━━━━━ Input for this task ━━━━━

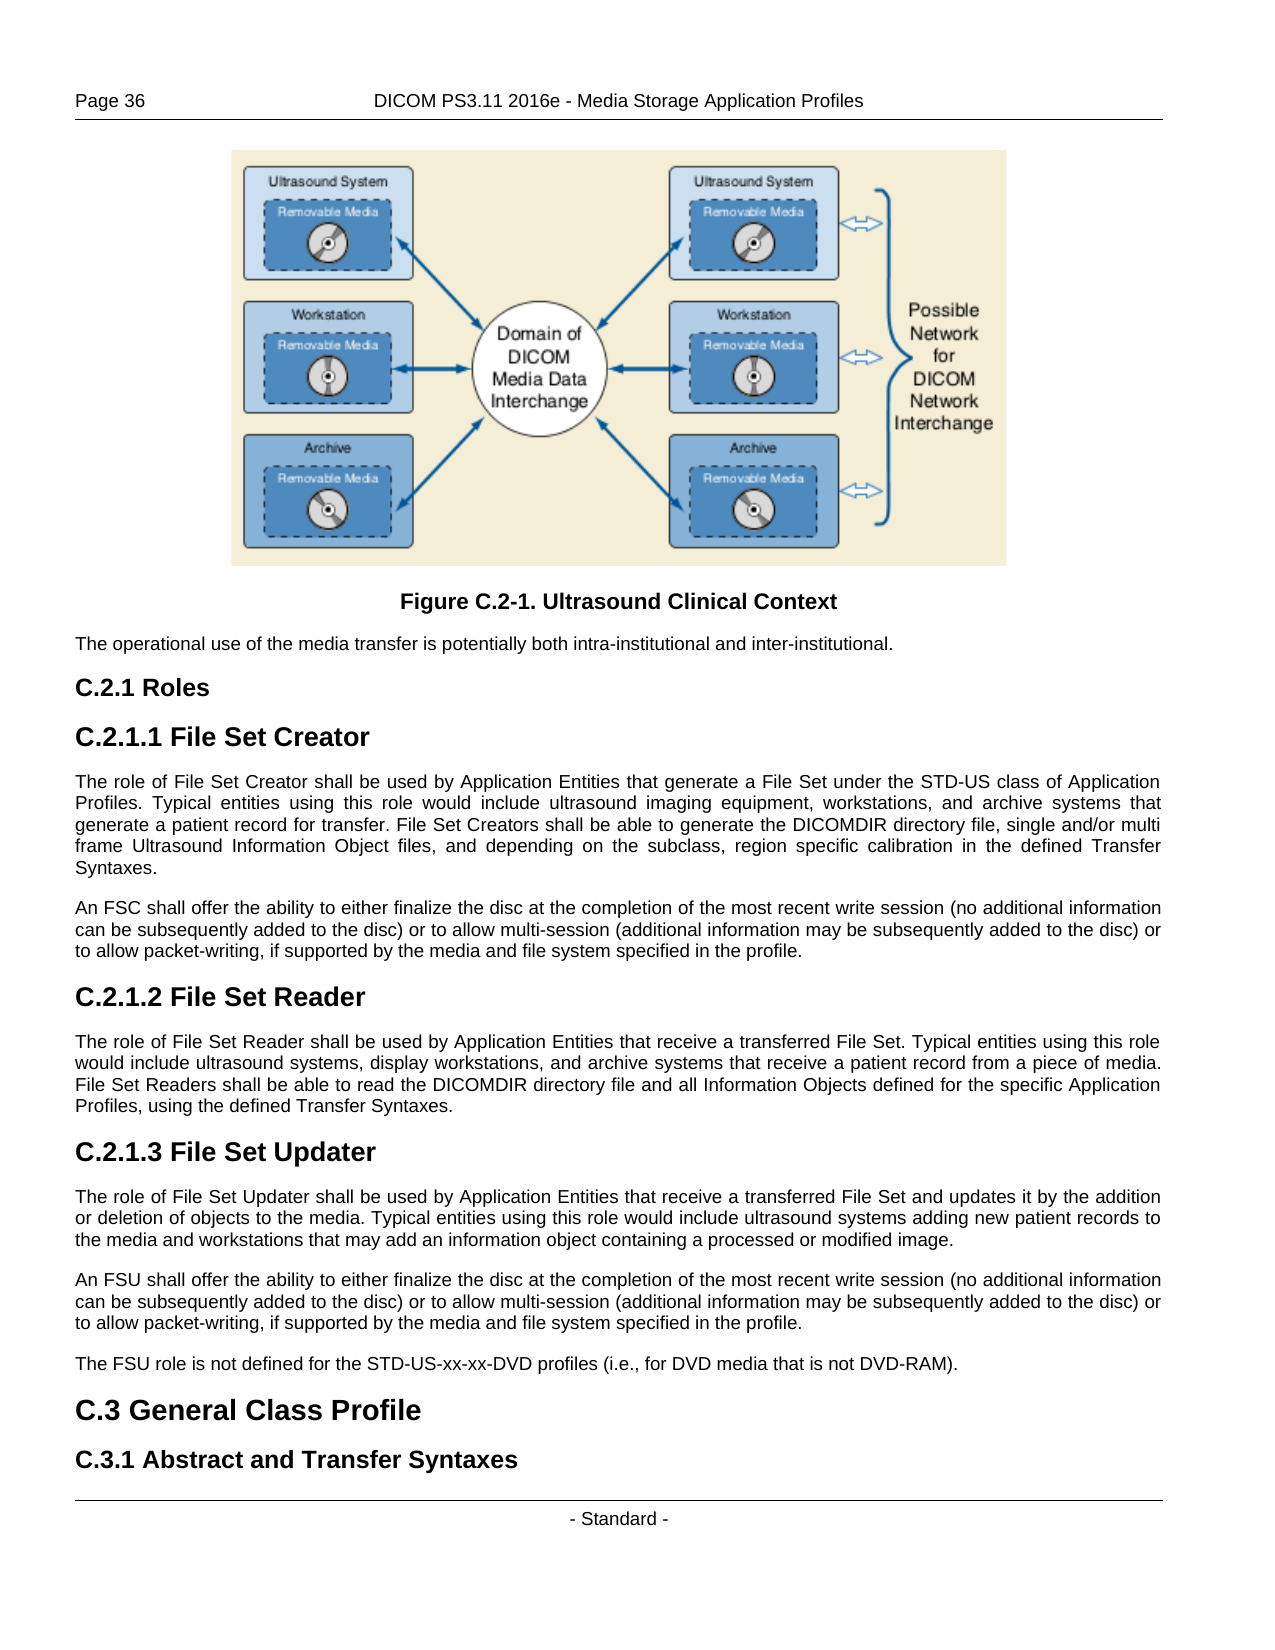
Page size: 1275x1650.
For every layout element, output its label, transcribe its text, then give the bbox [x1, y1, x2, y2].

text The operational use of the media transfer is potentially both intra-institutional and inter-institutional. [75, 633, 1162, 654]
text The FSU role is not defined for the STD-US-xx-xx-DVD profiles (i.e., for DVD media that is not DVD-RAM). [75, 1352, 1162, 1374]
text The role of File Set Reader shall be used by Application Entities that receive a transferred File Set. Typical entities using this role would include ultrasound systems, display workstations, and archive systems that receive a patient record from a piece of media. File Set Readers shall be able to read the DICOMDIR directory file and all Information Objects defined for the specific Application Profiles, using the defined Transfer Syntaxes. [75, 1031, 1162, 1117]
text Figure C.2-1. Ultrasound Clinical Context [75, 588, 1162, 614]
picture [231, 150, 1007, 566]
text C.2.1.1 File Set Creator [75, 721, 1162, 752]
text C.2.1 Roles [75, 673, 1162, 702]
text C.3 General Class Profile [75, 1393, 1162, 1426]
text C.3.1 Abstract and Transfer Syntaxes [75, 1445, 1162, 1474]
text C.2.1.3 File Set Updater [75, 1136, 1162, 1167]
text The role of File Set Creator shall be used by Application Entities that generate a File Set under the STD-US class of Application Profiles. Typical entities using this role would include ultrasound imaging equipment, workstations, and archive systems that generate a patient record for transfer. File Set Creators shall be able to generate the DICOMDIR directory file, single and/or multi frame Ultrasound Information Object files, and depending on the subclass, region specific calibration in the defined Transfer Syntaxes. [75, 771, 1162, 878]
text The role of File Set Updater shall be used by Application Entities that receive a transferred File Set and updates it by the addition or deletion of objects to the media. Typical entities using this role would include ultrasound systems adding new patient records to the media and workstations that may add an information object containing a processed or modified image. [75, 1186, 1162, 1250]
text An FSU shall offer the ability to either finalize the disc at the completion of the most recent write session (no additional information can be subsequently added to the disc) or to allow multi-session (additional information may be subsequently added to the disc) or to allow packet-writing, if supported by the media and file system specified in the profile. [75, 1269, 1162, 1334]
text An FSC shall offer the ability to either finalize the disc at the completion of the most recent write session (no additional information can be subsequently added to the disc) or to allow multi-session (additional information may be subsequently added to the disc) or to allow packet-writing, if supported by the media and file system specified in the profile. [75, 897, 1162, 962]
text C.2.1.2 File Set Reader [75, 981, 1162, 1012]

━━━━━

Please print the listing above again line for line, without any change, and leave the pictures out.

Page size: 1275x1650.
For every layout element, output its label, transcribe its text, then give the bbox [x1, y1, x2, y2].

text The operational use of the media transfer is potentially both intra-institutional and inter-institutional. [75, 633, 1162, 654]
text The FSU role is not defined for the STD-US-xx-xx-DVD profiles (i.e., for DVD media that is not DVD-RAM). [75, 1352, 1162, 1374]
text The role of File Set Reader shall be used by Application Entities that receive a transferred File Set. Typical entities using this role would include ultrasound systems, display workstations, and archive systems that receive a patient record from a piece of media. File Set Readers shall be able to read the DICOMDIR directory file and all Information Objects defined for the specific Application Profiles, using the defined Transfer Syntaxes. [75, 1031, 1162, 1117]
text Figure C.2-1. Ultrasound Clinical Context [75, 588, 1162, 614]
picture [231, 150, 1007, 566]
text C.2.1.1 File Set Creator [75, 721, 1162, 752]
text C.2.1 Roles [75, 673, 1162, 702]
text C.3 General Class Profile [75, 1393, 1162, 1426]
text C.3.1 Abstract and Transfer Syntaxes [75, 1445, 1162, 1474]
text C.2.1.3 File Set Updater [75, 1136, 1162, 1167]
text The role of File Set Creator shall be used by Application Entities that generate a File Set under the STD-US class of Application Profiles. Typical entities using this role would include ultrasound imaging equipment, workstations, and archive systems that generate a patient record for transfer. File Set Creators shall be able to generate the DICOMDIR directory file, single and/or multi frame Ultrasound Information Object files, and depending on the subclass, region specific calibration in the defined Transfer Syntaxes. [75, 771, 1162, 878]
text The role of File Set Updater shall be used by Application Entities that receive a transferred File Set and updates it by the addition or deletion of objects to the media. Typical entities using this role would include ultrasound systems adding new patient records to the media and workstations that may add an information object containing a processed or modified image. [75, 1186, 1162, 1250]
text An FSU shall offer the ability to either finalize the disc at the completion of the most recent write session (no additional information can be subsequently added to the disc) or to allow multi-session (additional information may be subsequently added to the disc) or to allow packet-writing, if supported by the media and file system specified in the profile. [75, 1269, 1162, 1334]
text An FSC shall offer the ability to either finalize the disc at the completion of the most recent write session (no additional information can be subsequently added to the disc) or to allow multi-session (additional information may be subsequently added to the disc) or to allow packet-writing, if supported by the media and file system specified in the profile. [75, 897, 1162, 962]
text C.2.1.2 File Set Reader [75, 981, 1162, 1012]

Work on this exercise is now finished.